▶ _Required work_
Return all of the following entries as written, but without the images.

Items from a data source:
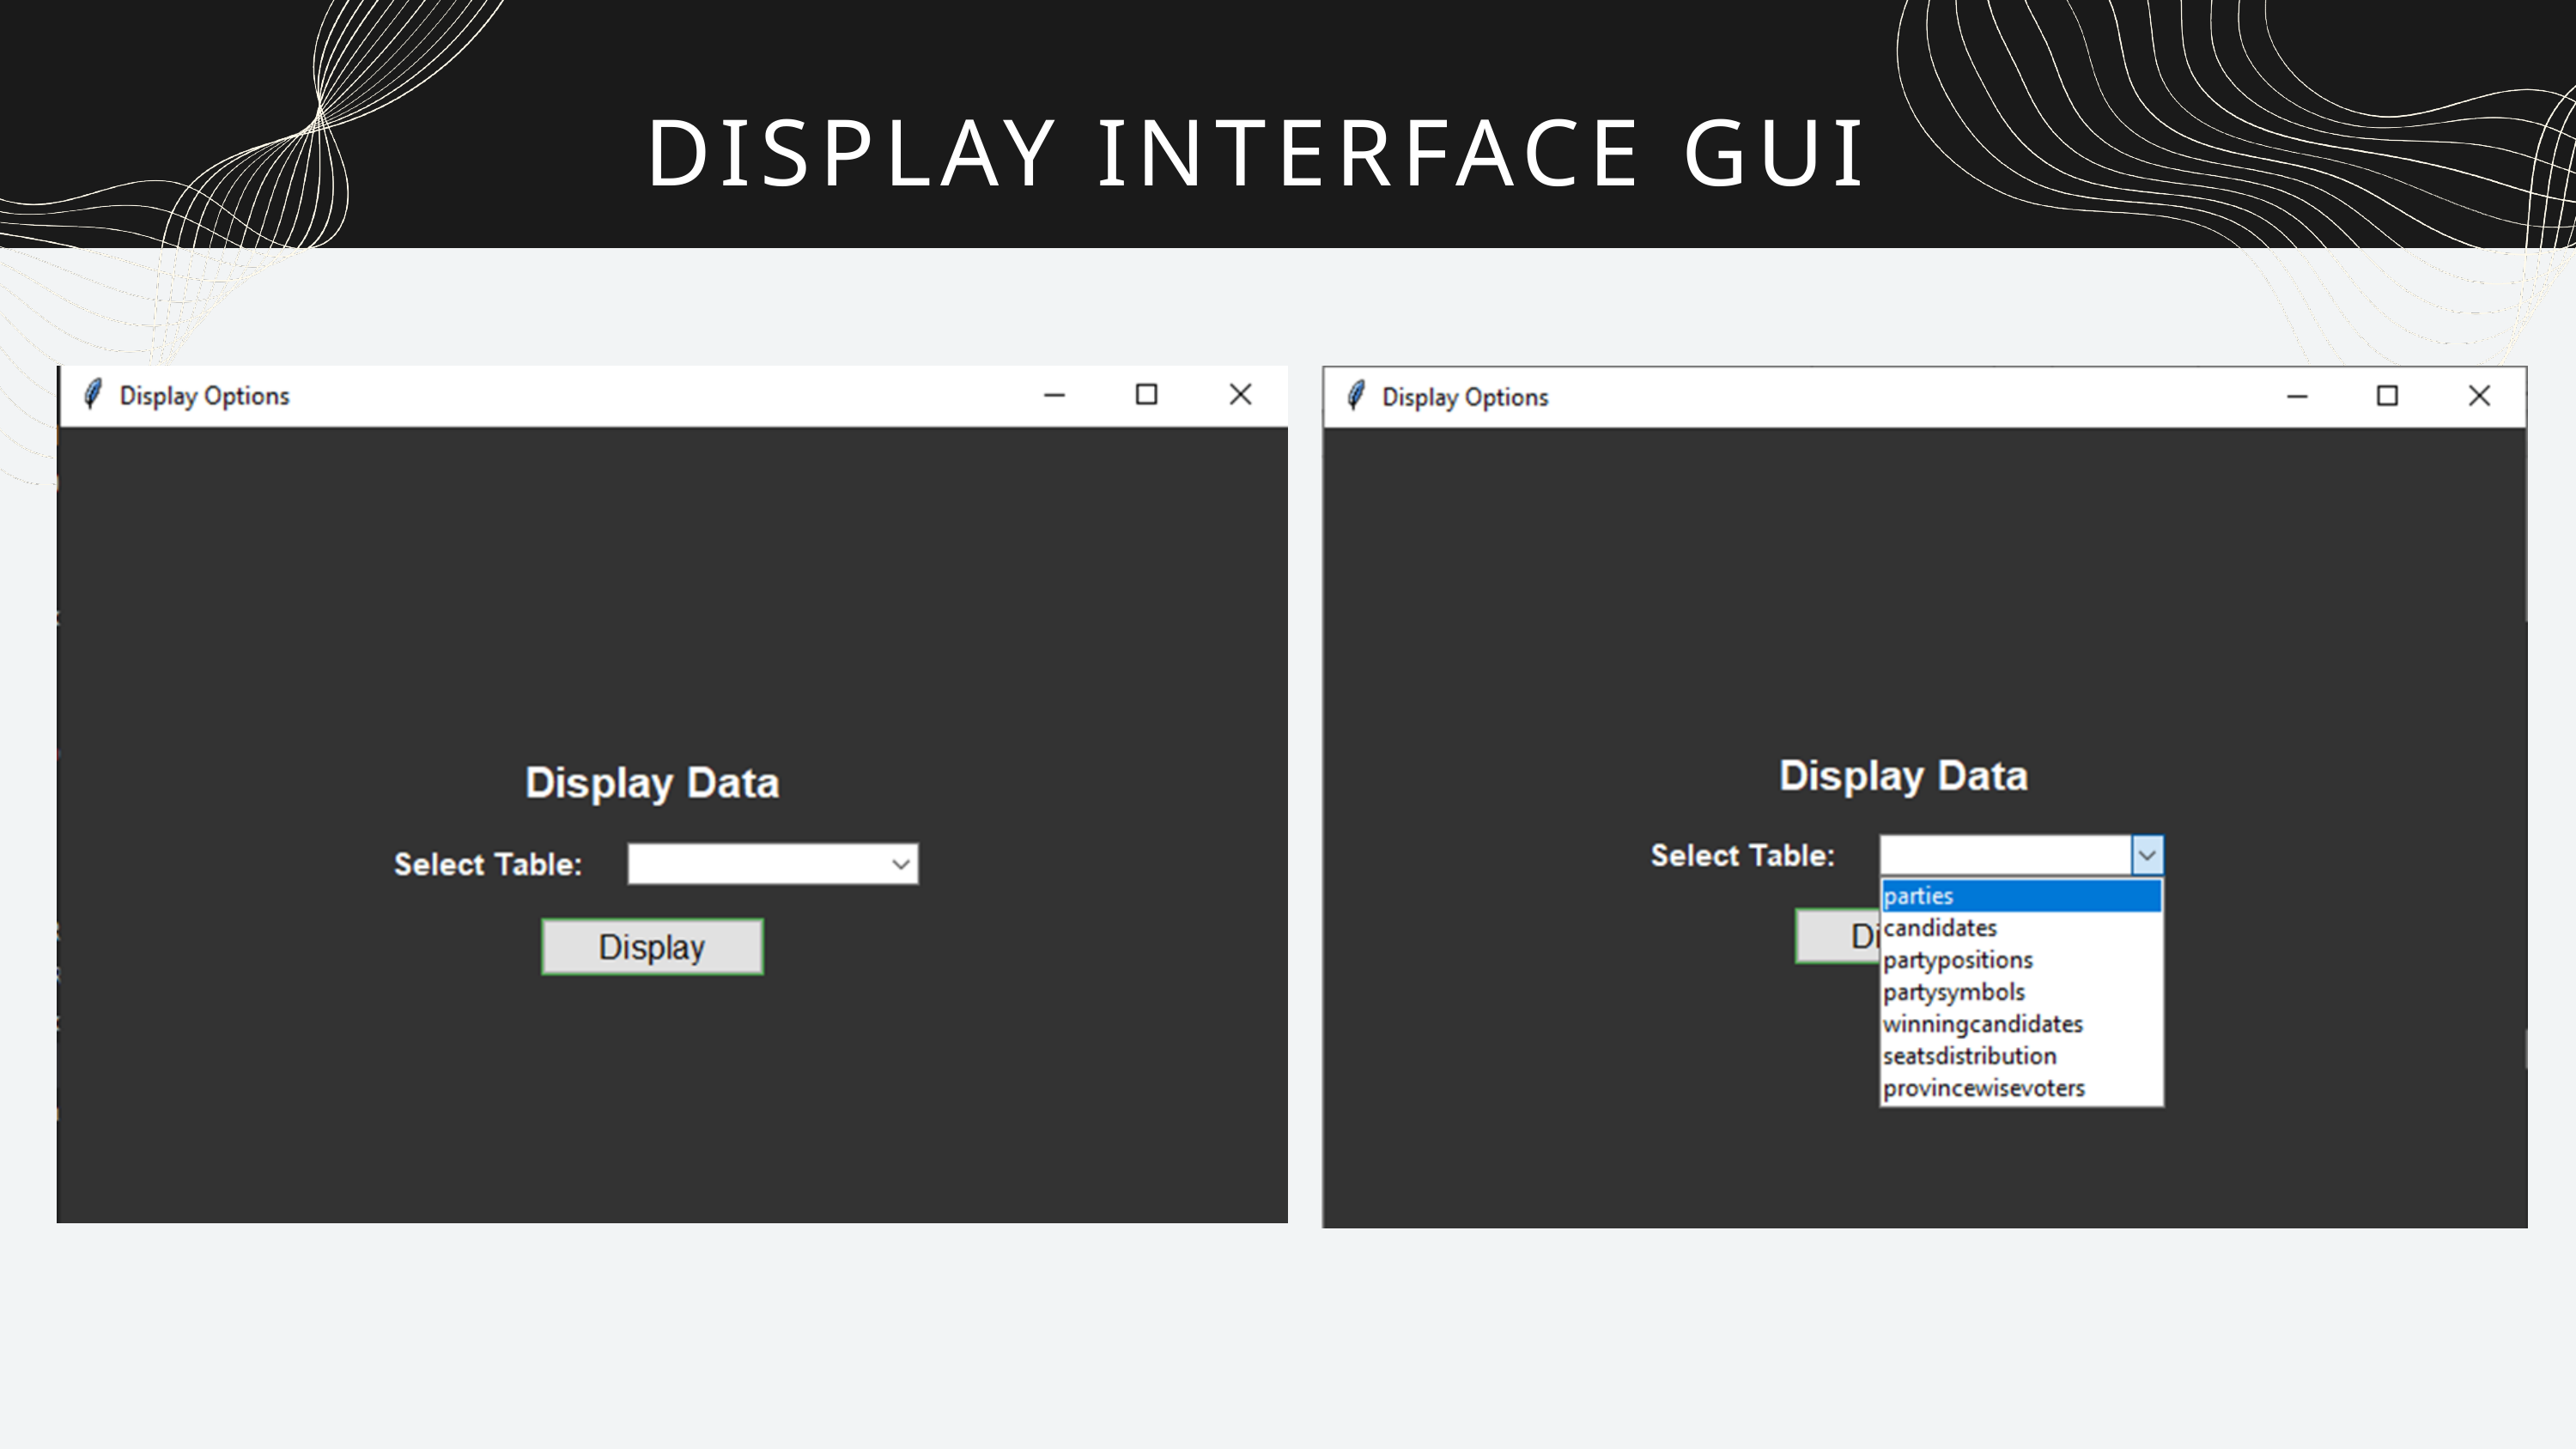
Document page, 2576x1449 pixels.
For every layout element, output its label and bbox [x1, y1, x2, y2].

text_box [57, 366, 1288, 1223]
text_box [0, 258, 544, 485]
text_box [1321, 366, 2528, 1228]
text_box [0, 0, 2576, 249]
text_box [1894, 258, 2576, 435]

▶ _Written response_
Document page, 2576x1449 pixels.
For every layout element, output its label and bbox [x1, y1, x2, y2].

text_box [57, 366, 1288, 1223]
text_box [0, 258, 544, 485]
text_box [1321, 366, 2528, 1228]
text_box [0, 0, 2576, 249]
text_box [1894, 258, 2576, 435]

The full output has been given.